Breathe Freely: Defending Against Occupational Lung Disease
April 28, 2016
Each year, an estimated 13,000 workers die as a result of illnesses that were contracted or exacerbated by their work environments—nearly 5,000 of those deaths are a result of lung disease, and an additional 500 are the result of silica dust exposure. However, that does not even account for the 5,500 new occupational cancer diagnoses each year. To address the damaging, chronic risk of occupational lung disease in the construction industry, the BOHS and the Chartered Society for Worker Health, in partnership with the HSE, have launched Breathe Freely, a workplace health initiative.
Breathe Freely provides construction managers and supervisors with a collection of prevention and risk management tools, including specific trade fact sheets, case studies, a toolkit (which will be launched in November 2015) and a new Worker Health Protection Management Standard. The Breathe Freely initiative emphasises the following three tenets to help shield your employees from occupational lung disease:
1. Recognise the hazards and breathe freely. Ensure everyone at your organisation are aware of all the hazards which could lead to occupational lung disease, including:
a. Diesel exhaust fumes, silica dust, wood and other dusts, asbestos, welding fume, legionella and other biological agents, solvents and resin vapours/mists
2. Evaluate the risks and breathe freely. Your organisation should have the tools and knowledge necessary to evaluate the risks that lead to occupational lung disease. Even low-level exposures, which seem negligible at the time, can lead to debilitating or chronic diseases. Use the free resources provided by Breathe Freely to identify and evaluate the lung disease risks present on your work premises.
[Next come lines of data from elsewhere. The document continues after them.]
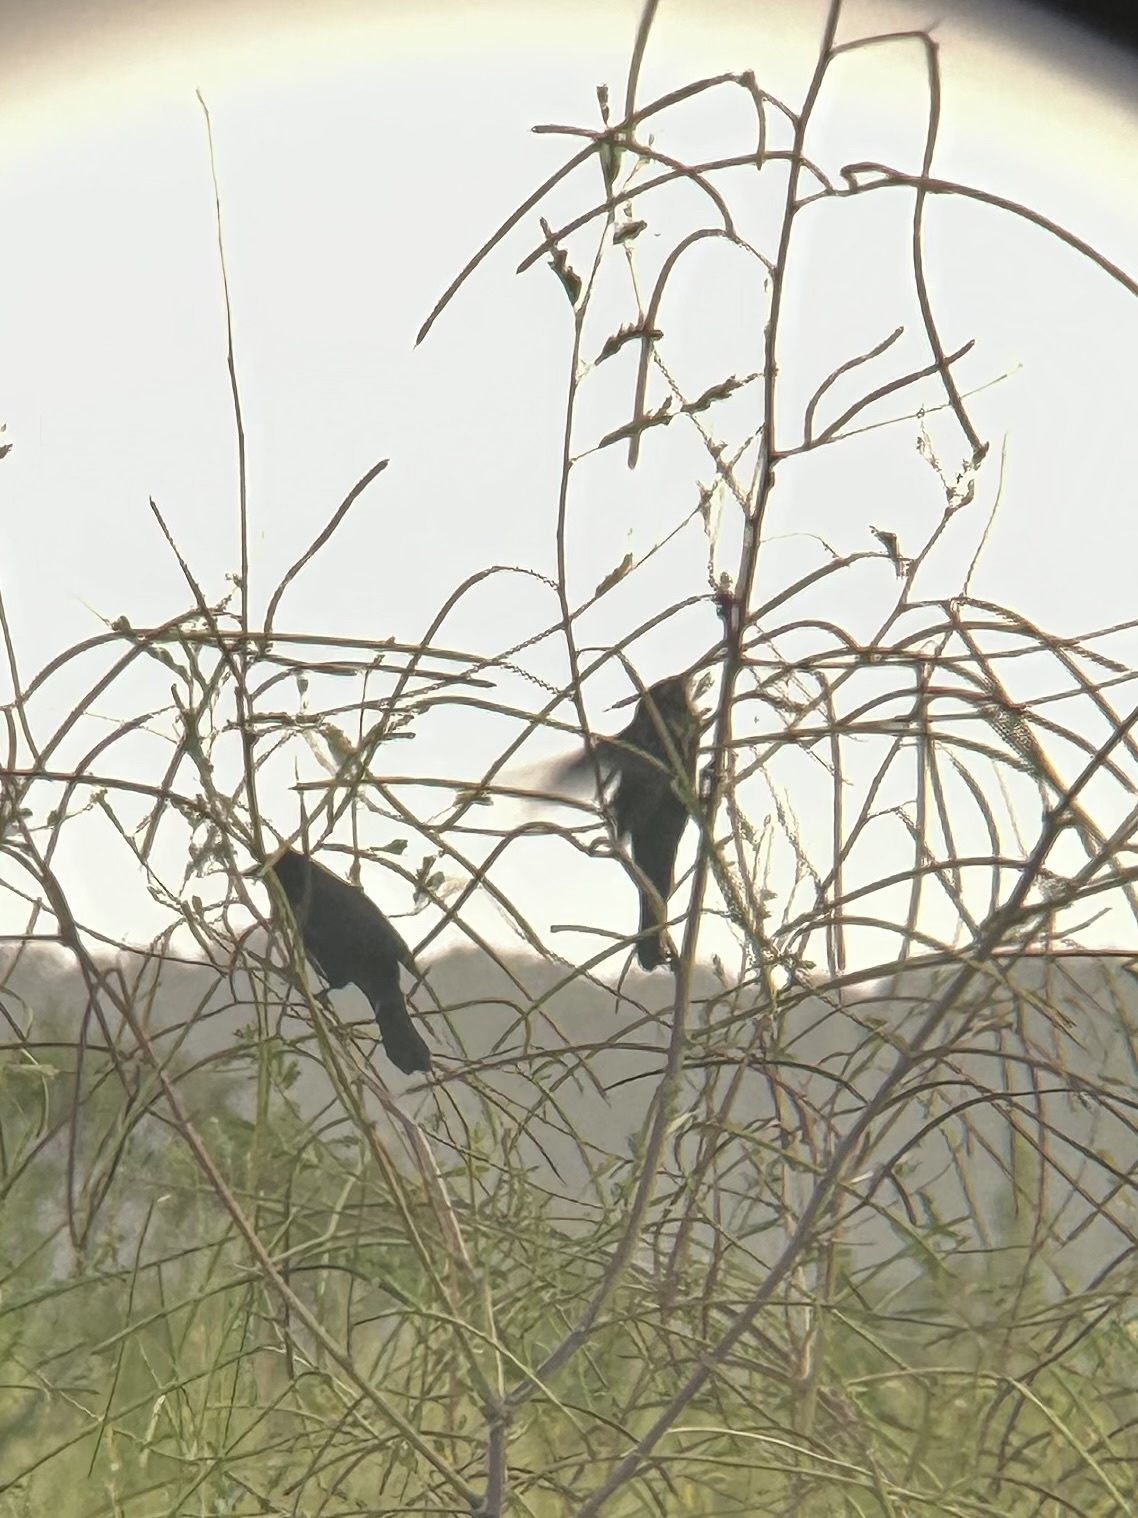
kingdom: Animalia
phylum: Chordata
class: Aves
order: Passeriformes
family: Icteridae
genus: Agelaius
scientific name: Agelaius phoeniceus
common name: Red-winged blackbird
3. Control exposure and breathe freely. Now that you have recognised the hazards and evaluated the risks, you can work to control your workers’ exposure. This could involve sourcing different products, restructuring work methods, segregating work areas, and introducing better personal protective equipment.
By adhering to the new standard and supplementing with the other tools that Breathe Freely provides, managers and supervisors may be able to reduce the number of workers that contract lung disease and cancer. Not only would this strengthen the construction industry, but it would reduce the costs that are incurred as a result of absent workers.